Detection of homology - why is it useful?

Proteins are homologous if they share a common ancestor. Phrases such as "the proteins show 40% homology" are meaningless; "sequence identity" or "similarity" should be used. The latter is calculated from some sort of similarity matrix such as the Dayhoff Mutation Matrix: (Dayhoff et al., (1978) in 'Atlas of Protein Sequence and Structure' (ed.: Dayhoff) National Biomedical Research Foundation, Washington DC., Volume 5 Suppl. 3, pp. 345-352).

Homologous proteins show the same three dimensional protein fold. In general, proteins with the same fold are homologues (i.e. Structurally convergent evolution is rare) with the exception of certain very commonly occurring "super-folds". Where two proteins share the same fold and the same (or a related) function, they are almost certainly homologues even if they show no significant sequence similarity. Evolution is very unlikely to have solved the same problem twice in essentially the same way!

Therefore, if we wish to build a model of a protein of unknown structure and we know the structure of a homologous protein, we can use this as a template.

Similarly, if we wish to know the function of a protein and we know the function of a homologue, we can extract some level of functional annotation.

Various sophisticated methods are available to try to identify very distant homologues - known as "the twilight zone". Many of these rely explicitly or implicitly on searching for sparse patterns of conserved residues in a sea of noise (freely mutating residues).
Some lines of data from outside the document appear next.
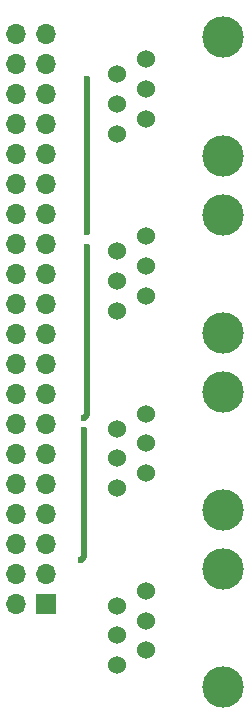
<source format=gbr>
G04 #@! TF.FileFunction,Copper,L2,Bot,Signal*
%FSLAX46Y46*%
G04 Gerber Fmt 4.6, Leading zero omitted, Abs format (unit mm)*
G04 Created by KiCad (PCBNEW 4.0.7-e2-6376~60~ubuntu17.10.1) date Wed Jun 20 23:01:23 2018*
%MOMM*%
%LPD*%
G01*
G04 APERTURE LIST*
%ADD10C,0.100000*%
%ADD11R,1.700000X1.700000*%
%ADD12O,1.700000X1.700000*%
%ADD13C,1.524000*%
%ADD14C,3.500000*%
%ADD15C,0.600000*%
%ADD16C,0.500000*%
G04 APERTURE END LIST*
D10*
D11*
X135000000Y-123000000D03*
D12*
X132460000Y-123000000D03*
X135000000Y-120460000D03*
X132460000Y-120460000D03*
X135000000Y-117920000D03*
X132460000Y-117920000D03*
X135000000Y-115380000D03*
X132460000Y-115380000D03*
X135000000Y-112840000D03*
X132460000Y-112840000D03*
X135000000Y-110300000D03*
X132460000Y-110300000D03*
X135000000Y-107760000D03*
X132460000Y-107760000D03*
X135000000Y-105220000D03*
X132460000Y-105220000D03*
X135000000Y-102680000D03*
X132460000Y-102680000D03*
X135000000Y-100140000D03*
X132460000Y-100140000D03*
X135000000Y-97600000D03*
X132460000Y-97600000D03*
X135000000Y-95060000D03*
X132460000Y-95060000D03*
X135000000Y-92520000D03*
X132460000Y-92520000D03*
X135000000Y-89980000D03*
X132460000Y-89980000D03*
X135000000Y-87440000D03*
X132460000Y-87440000D03*
X135000000Y-84900000D03*
X132460000Y-84900000D03*
X135000000Y-82360000D03*
X132460000Y-82360000D03*
X135000000Y-79820000D03*
X132460000Y-79820000D03*
X135000000Y-77280000D03*
X132460000Y-77280000D03*
X135000000Y-74740000D03*
X132460000Y-74740000D03*
D13*
X143500000Y-76850000D03*
X141000000Y-78110000D03*
X143500000Y-79370000D03*
X141000000Y-80630000D03*
X143500000Y-81889000D03*
X141000000Y-83150000D03*
D14*
X150000000Y-75000000D03*
X150000000Y-85000000D03*
D13*
X143500000Y-91850000D03*
X141000000Y-93110000D03*
X143500000Y-94370000D03*
X141000000Y-95630000D03*
X143500000Y-96889000D03*
X141000000Y-98150000D03*
D14*
X150000000Y-90000000D03*
X150000000Y-100000000D03*
D13*
X143500000Y-106850000D03*
X141000000Y-108110000D03*
X143500000Y-109370000D03*
X141000000Y-110630000D03*
X143500000Y-111889000D03*
X141000000Y-113150000D03*
D14*
X150000000Y-105000000D03*
X150000000Y-115000000D03*
D13*
X143500000Y-121850000D03*
X141000000Y-123110000D03*
X143500000Y-124370000D03*
X141000000Y-125630000D03*
X143500000Y-126889000D03*
X141000000Y-128150000D03*
D14*
X150000000Y-120000000D03*
X150000000Y-130000000D03*
D15*
X138500000Y-78500000D03*
X138500000Y-91500000D03*
X138500000Y-92750000D03*
X138250000Y-107250000D03*
X138000000Y-119250000D03*
X138250000Y-108250000D03*
D16*
X138500000Y-91500000D02*
X138500000Y-78500000D01*
X138500000Y-107000000D02*
X138500000Y-92750000D01*
X138250000Y-107250000D02*
X138500000Y-107000000D01*
X138000000Y-119250000D02*
X138250000Y-119000000D01*
X138250000Y-119000000D02*
X138250000Y-108250000D01*
M02*

</source>
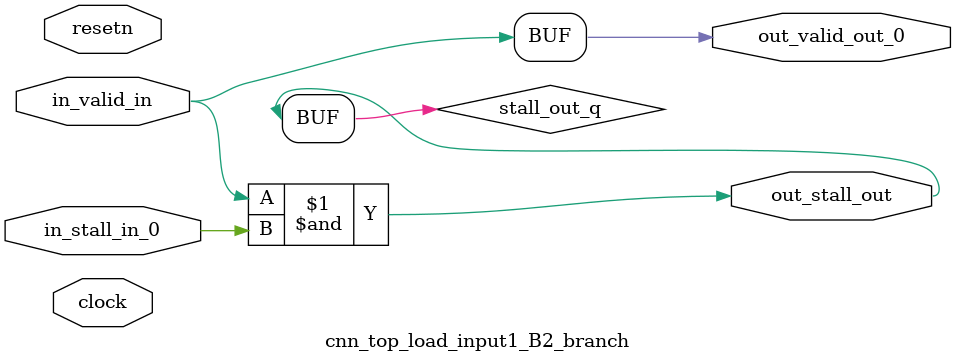
<source format=sv>



(* altera_attribute = "-name AUTO_SHIFT_REGISTER_RECOGNITION OFF; -name MESSAGE_DISABLE 10036; -name MESSAGE_DISABLE 10037; -name MESSAGE_DISABLE 14130; -name MESSAGE_DISABLE 14320; -name MESSAGE_DISABLE 15400; -name MESSAGE_DISABLE 14130; -name MESSAGE_DISABLE 10036; -name MESSAGE_DISABLE 12020; -name MESSAGE_DISABLE 12030; -name MESSAGE_DISABLE 12010; -name MESSAGE_DISABLE 12110; -name MESSAGE_DISABLE 14320; -name MESSAGE_DISABLE 13410; -name MESSAGE_DISABLE 113007; -name MESSAGE_DISABLE 10958" *)
module cnn_top_load_input1_B2_branch (
    input wire [0:0] in_stall_in_0,
    input wire [0:0] in_valid_in,
    output wire [0:0] out_stall_out,
    output wire [0:0] out_valid_out_0,
    input wire clock,
    input wire resetn
    );

    wire [0:0] stall_out_q;


    // stall_out(LOGICAL,6)
    assign stall_out_q = in_valid_in & in_stall_in_0;

    // out_stall_out(GPOUT,4)
    assign out_stall_out = stall_out_q;

    // out_valid_out_0(GPOUT,5)
    assign out_valid_out_0 = in_valid_in;

endmodule

</source>
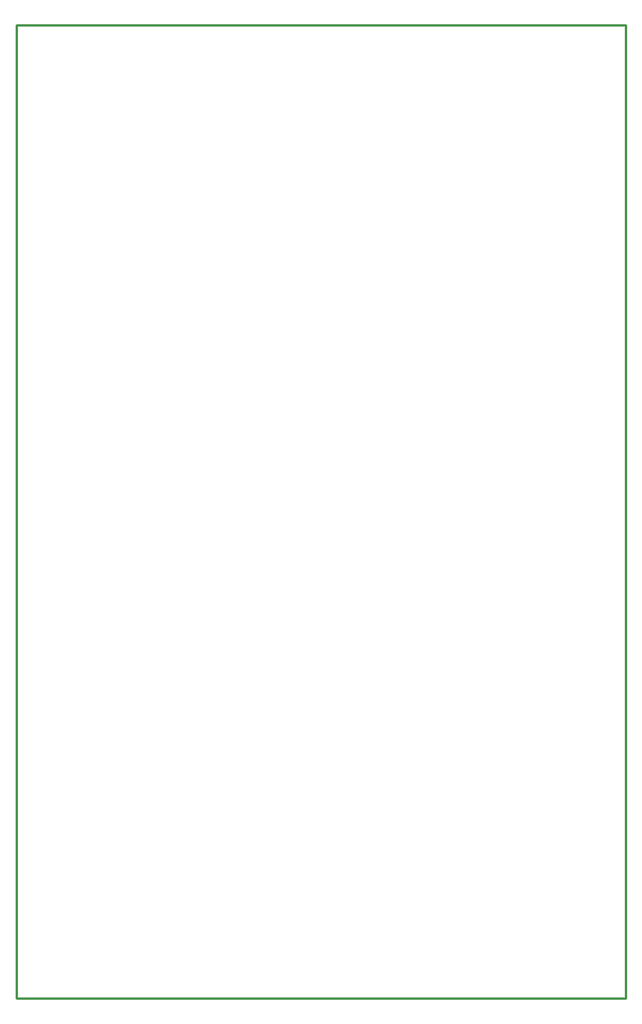
<source format=gbr>
G04 EAGLE Gerber RS-274X export*
G75*
%MOMM*%
%FSLAX34Y34*%
%LPD*%
%IN*%
%IPPOS*%
%AMOC8*
5,1,8,0,0,1.08239X$1,22.5*%
G01*
G04 Define Apertures*
%ADD10C,0.254000*%
D10*
X-368300Y0D02*
X292100Y0D01*
X292100Y1054100D01*
X-368300Y1054100D01*
X-368300Y0D01*
M02*

</source>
    Percent Identity   Alignment Method
    100   Automatic pairwise
    90    
    80    
    70    
    60    
    50    
    40   Consensus
Twilight Zone 30    
20   Profile
10    
0   Structure prediction

Alignment of two random sequences can produce 20% sequence identity (one might expect 5% given that there are 20 amino acids, but the non-uniformity of amino acid usage means that ~20% identity is observed on average between randomly chosen pairs of sequences).

Where we can find a homologue of known structure/function we can use "comparative modelling" and inheritance of annotation.